### Task
Where does "Page" occur in the listing? Copy every line that holds it.

### Records provided
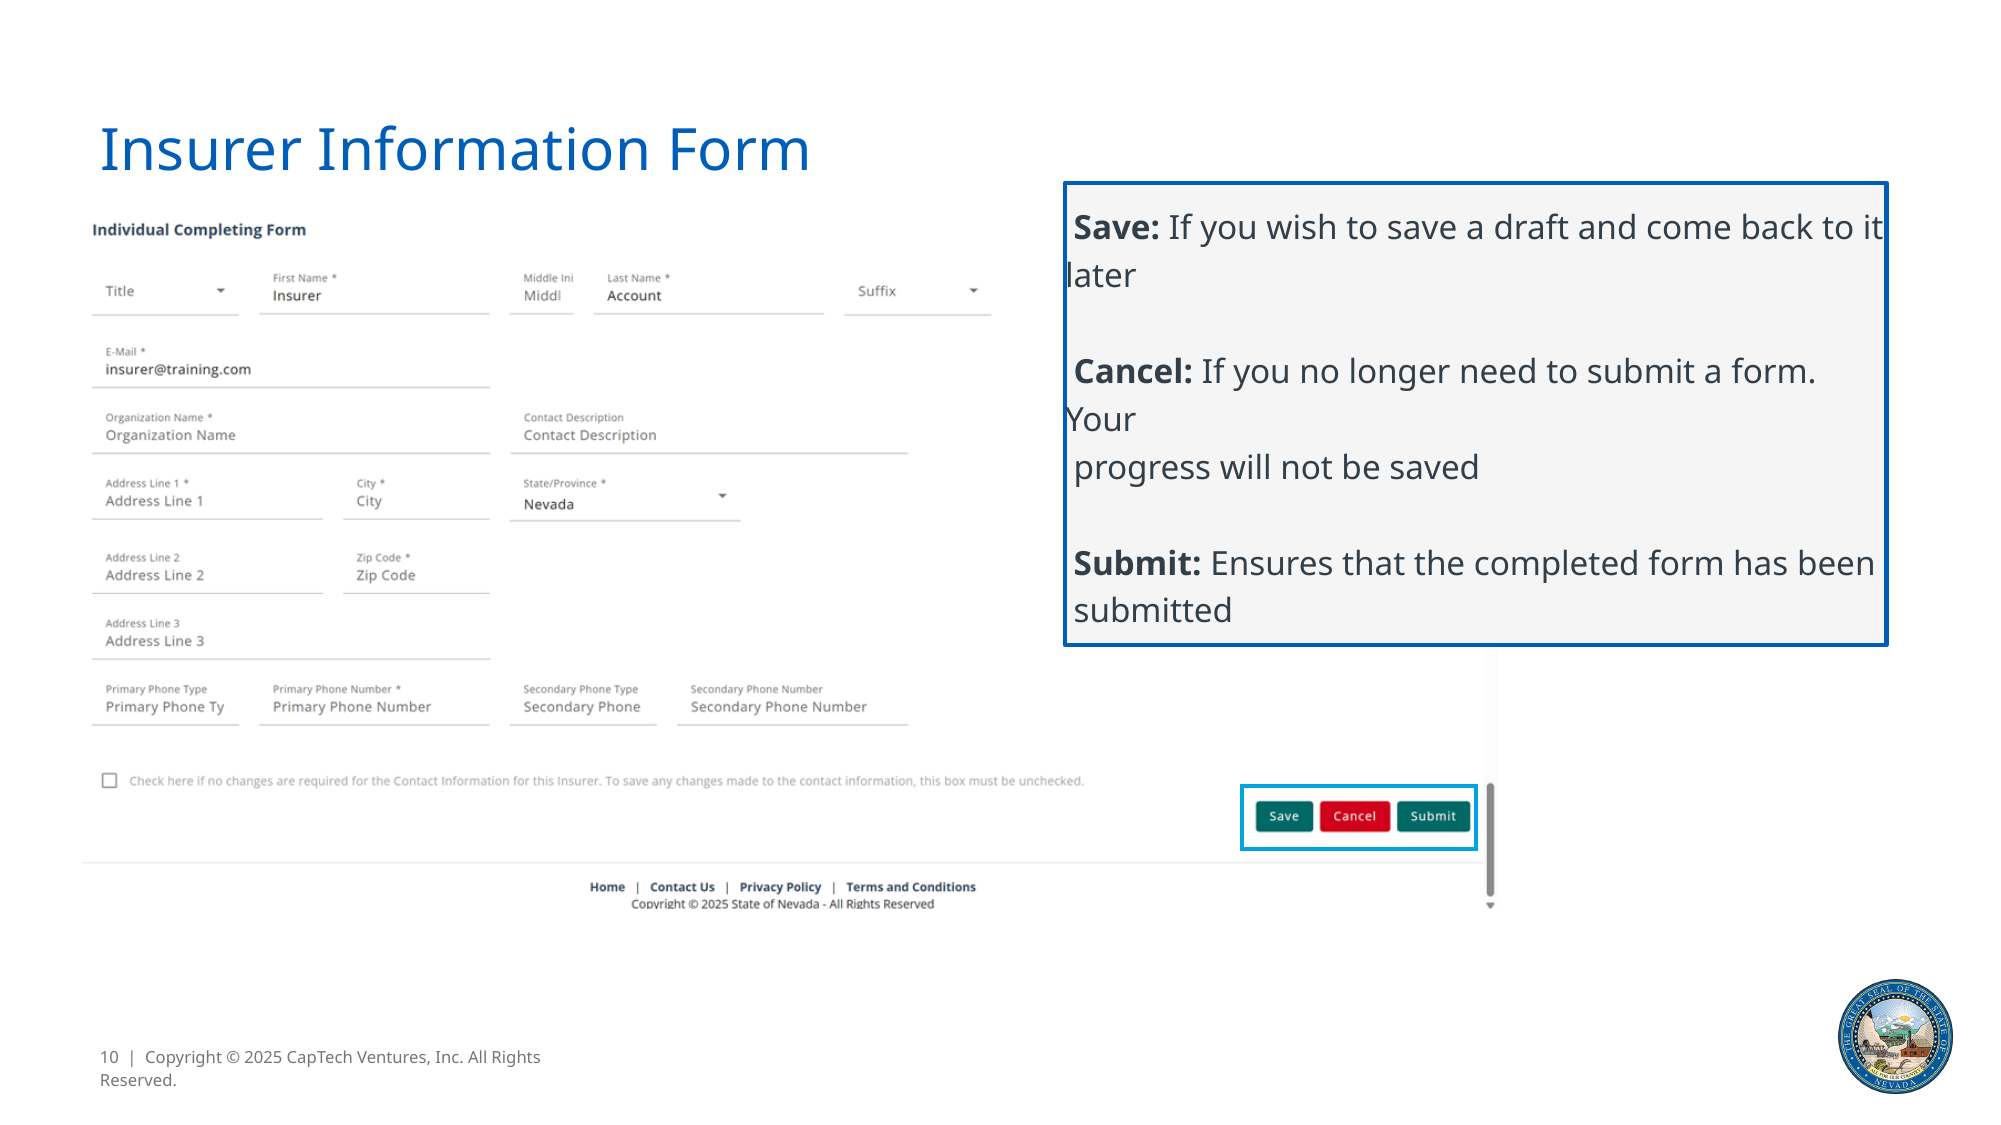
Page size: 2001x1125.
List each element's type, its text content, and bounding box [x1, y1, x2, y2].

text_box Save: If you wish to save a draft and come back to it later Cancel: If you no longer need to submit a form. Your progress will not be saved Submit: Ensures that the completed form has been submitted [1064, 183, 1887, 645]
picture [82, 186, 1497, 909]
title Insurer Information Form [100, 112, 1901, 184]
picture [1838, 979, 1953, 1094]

...

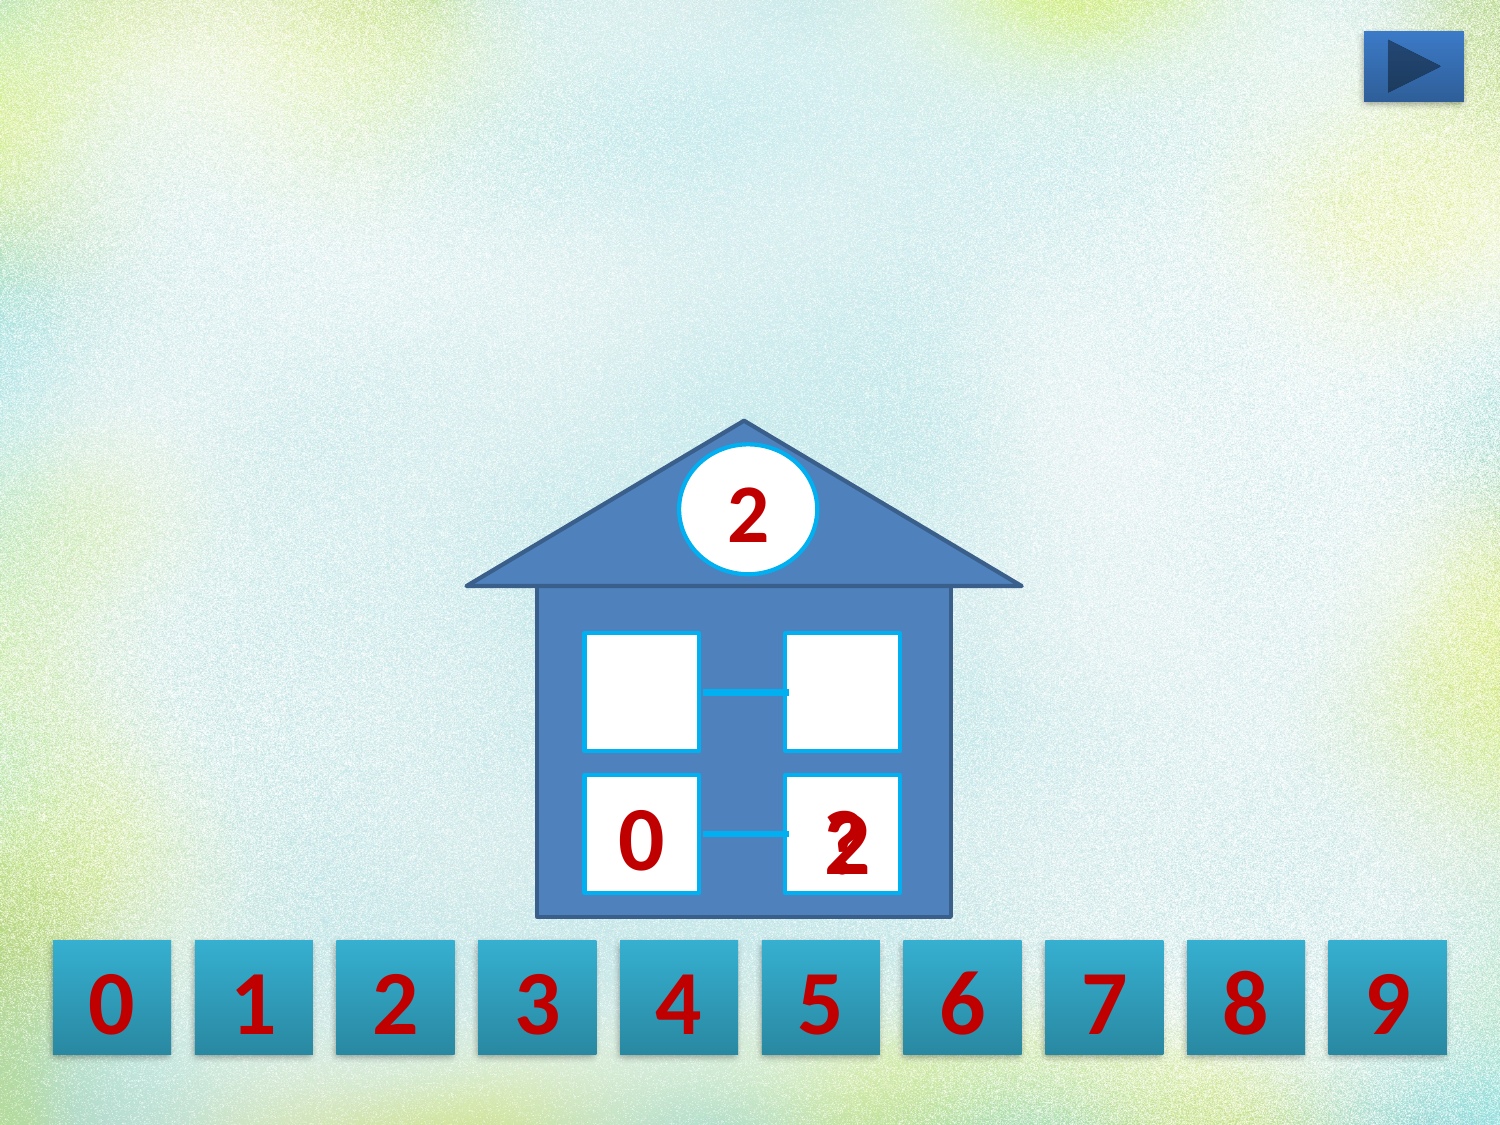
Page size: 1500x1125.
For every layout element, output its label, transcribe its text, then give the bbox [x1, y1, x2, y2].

### Task output
Page size: 2001x1125.
Page size: 1500x1125.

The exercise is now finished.